What does CIF not include? ›

CIF does not include any import duties, VAT, or taxes. It does include all export requirements. Under CIF, the seller must export and pay the costs to ship to your destination port, but you must import and pay all costs associated with the importation.

Who bears insurance in CIF? ›

Seller's Responsibilities Under CIF

The seller has to cover the cost and contracts of moving or carrying the goods. The seller has to purchase insurance to protect the value of the order in its entirety.

Who pays for insurance in Incoterms? ›

Understand when insurance is needed for each Incoterm

In both these cases, the seller pays for insurance as far as an agreed place – either the final destination or the port of loading.

Who is legally liable to take out the insurance in a CIP or CIF transaction? ›

The seller stays responsible for the insurance for all of the transportation process up until the freight is unloaded at the destination/buyer's location. However, for the first time in the process, the buyer is responsible. Under CIF the buyer is responsible for unloading the freight (or paying the cost to do so).

How to calculate insurance for CIF? ›

To calculate CIF accurately, one must grasp three fundamental components: the cost of the goods, the expenses associated with insuring the goods, and the freight or shipping charges. The CIF value is calculated by the formula CIF = C+I+F.

What is the CIF cost price? ›

The Cost, Insurance, and Freight (CIF) value of a product is an important figure used by customs authorities to calculate duties and taxes. It represents the total cost of the goods including their transportation costs from the place of origin to their destination.

How to calculate the CIF value? ›

The cumulative frequency is calculated using a frequency distribution table, which can be constructed from stem and leaf plots or directly from the data. The cumulative frequency is calculated by adding each frequency from a frequency distribution table to the sum of its predecessors.

What does CIF stand for in insurance? ›

CIF stands for Cost, Insurance, and Freight. These are the fees a seller pays to cover the costs, insurance, and freight of a dealer's order when it's enroute. This sums up the CIF definition. Only commodities carried by water, sea, or ocean are subject to CIF.

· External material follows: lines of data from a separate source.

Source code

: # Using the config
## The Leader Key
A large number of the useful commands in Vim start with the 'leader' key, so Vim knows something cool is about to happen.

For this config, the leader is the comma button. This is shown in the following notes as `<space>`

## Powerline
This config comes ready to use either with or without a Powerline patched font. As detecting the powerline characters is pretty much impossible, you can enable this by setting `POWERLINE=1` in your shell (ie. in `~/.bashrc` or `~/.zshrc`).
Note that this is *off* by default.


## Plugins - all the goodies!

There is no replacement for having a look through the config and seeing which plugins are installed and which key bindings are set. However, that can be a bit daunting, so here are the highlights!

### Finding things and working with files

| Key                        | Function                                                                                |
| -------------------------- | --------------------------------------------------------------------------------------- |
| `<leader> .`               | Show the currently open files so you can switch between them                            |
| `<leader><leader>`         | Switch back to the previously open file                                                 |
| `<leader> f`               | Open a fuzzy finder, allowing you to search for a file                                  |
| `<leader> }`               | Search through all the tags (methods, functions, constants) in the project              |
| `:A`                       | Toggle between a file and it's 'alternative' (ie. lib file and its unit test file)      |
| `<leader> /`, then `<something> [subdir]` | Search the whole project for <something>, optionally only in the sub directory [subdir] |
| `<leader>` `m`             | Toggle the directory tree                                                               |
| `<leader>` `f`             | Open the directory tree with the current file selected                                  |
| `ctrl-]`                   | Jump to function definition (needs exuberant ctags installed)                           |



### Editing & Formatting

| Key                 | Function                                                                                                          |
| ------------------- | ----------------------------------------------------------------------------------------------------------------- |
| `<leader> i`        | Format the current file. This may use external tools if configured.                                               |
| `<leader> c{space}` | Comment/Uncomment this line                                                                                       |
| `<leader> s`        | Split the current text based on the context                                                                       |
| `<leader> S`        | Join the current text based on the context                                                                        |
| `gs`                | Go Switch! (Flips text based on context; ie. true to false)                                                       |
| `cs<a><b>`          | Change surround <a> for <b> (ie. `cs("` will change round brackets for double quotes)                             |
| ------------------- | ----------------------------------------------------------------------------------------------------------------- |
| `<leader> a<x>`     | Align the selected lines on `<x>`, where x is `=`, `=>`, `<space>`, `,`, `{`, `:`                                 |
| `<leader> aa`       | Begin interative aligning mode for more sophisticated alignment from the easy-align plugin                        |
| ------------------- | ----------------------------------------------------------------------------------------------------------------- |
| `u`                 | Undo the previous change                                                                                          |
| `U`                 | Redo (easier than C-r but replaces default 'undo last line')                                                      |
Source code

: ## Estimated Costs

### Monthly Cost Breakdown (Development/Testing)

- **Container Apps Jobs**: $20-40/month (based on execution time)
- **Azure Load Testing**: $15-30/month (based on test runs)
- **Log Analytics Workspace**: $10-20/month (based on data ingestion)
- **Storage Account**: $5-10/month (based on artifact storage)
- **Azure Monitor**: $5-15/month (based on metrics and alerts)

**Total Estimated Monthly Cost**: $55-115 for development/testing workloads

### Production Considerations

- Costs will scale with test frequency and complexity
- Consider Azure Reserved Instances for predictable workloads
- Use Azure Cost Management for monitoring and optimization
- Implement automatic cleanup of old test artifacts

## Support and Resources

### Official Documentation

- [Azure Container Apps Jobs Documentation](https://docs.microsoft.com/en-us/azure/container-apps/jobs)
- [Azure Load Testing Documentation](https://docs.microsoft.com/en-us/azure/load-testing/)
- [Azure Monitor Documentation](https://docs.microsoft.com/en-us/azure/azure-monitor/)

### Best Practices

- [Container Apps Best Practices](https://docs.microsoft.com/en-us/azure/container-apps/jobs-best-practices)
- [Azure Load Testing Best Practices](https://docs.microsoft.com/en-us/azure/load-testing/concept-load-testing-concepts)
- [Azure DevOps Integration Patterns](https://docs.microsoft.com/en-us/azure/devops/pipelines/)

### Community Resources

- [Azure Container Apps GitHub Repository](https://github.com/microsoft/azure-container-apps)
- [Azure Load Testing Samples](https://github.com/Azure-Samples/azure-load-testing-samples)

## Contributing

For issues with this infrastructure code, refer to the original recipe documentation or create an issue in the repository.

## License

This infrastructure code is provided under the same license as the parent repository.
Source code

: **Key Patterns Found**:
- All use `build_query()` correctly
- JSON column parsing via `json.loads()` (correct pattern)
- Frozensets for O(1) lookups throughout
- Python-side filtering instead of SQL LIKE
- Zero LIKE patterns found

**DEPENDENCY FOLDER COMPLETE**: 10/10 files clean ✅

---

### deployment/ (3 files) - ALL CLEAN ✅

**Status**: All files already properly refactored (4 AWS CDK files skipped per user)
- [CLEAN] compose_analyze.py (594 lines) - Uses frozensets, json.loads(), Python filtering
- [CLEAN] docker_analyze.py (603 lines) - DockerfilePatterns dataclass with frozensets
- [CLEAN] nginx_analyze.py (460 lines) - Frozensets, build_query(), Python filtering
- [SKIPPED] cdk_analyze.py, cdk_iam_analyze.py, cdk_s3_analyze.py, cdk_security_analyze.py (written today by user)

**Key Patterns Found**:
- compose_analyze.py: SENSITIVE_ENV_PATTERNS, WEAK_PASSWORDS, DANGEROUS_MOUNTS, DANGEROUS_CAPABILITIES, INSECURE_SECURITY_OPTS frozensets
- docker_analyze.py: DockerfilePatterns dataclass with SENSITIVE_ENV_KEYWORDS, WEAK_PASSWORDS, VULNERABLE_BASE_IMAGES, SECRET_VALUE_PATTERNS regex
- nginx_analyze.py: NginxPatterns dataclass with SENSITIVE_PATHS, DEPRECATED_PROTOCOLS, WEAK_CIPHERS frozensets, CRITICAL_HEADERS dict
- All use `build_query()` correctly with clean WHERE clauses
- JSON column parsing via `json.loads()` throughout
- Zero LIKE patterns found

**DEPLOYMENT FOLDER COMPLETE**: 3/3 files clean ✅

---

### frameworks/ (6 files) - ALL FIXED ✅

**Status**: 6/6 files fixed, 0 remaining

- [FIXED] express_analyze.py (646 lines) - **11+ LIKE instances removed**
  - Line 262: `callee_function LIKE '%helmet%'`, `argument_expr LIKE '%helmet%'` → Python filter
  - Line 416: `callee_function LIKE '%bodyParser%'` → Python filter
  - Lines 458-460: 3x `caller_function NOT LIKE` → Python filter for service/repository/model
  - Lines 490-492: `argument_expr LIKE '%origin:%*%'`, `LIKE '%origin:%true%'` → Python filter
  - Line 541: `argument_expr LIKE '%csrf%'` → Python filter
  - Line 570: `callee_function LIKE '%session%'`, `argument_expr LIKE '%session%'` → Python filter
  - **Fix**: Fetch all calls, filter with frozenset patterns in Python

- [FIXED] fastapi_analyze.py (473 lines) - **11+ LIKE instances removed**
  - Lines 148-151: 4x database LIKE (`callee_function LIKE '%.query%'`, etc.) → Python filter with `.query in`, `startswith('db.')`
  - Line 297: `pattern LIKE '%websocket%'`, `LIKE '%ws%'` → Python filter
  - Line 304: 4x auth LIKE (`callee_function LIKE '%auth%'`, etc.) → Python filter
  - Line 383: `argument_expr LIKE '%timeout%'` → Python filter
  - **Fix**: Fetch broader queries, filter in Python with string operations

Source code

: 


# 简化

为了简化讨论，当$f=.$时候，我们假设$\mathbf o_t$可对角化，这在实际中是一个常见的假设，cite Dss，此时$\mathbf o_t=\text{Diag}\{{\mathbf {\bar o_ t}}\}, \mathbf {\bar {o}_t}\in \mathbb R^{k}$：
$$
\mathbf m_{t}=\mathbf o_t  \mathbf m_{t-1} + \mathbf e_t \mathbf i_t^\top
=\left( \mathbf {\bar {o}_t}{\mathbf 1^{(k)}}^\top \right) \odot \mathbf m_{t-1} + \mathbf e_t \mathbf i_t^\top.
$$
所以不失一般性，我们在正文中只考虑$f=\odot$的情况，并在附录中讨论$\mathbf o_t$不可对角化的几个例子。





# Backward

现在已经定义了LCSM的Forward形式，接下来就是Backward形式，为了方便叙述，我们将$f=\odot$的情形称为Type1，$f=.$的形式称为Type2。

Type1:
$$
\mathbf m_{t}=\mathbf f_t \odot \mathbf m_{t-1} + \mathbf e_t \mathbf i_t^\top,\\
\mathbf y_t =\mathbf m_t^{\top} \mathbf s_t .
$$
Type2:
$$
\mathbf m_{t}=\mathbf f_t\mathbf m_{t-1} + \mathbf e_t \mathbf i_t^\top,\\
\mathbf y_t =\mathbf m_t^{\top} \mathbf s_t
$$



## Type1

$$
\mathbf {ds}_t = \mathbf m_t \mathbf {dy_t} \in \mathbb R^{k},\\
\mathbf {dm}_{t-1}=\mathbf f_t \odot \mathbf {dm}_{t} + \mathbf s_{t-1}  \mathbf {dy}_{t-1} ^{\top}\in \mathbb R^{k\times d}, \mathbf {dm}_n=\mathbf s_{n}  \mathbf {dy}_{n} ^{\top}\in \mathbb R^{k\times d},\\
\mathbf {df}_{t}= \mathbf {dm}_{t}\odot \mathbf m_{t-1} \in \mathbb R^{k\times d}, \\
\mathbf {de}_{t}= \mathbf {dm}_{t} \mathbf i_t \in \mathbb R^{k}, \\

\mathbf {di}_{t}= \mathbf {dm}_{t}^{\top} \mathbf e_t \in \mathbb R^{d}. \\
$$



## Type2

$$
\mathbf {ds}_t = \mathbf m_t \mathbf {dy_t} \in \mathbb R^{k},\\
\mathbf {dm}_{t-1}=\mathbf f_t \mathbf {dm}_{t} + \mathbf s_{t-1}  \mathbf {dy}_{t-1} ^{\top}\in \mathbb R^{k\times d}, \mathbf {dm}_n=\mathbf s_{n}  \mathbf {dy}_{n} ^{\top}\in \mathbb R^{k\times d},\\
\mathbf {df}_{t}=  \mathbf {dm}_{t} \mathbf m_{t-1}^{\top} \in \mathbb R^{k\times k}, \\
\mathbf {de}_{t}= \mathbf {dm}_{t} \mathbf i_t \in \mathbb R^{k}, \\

What are the benefits of CIF incoterm? ›

CIF agreements offer several advantages for buyers, such as reduced risk, lower costs, and ease of shipping. However, there are also some disadvantages to consider, such as lack of control over the shipping process, potential for hidden costs, and the need to be familiar with customs procedures.

What is the difference between FOB and CIF? ›

CIF requires the seller to cover the total cost of the goods, freight and insurance. Whereas FOB only requires the seller to cover the cost of loading the goods onto the vessel; the buyer then pays to transport and insure the goods (as well as any other charges incurred once the goods are on board).

What is the insurance certificate in CIF? ›

Documents involved in CIF transactions

Bill of Lading: A key document that serves as a receipt for the goods, evidence of the contract of carriage, and a document of title. Insurance Certificate: Evidence of the insurance coverage arranged by the seller for the main carriage.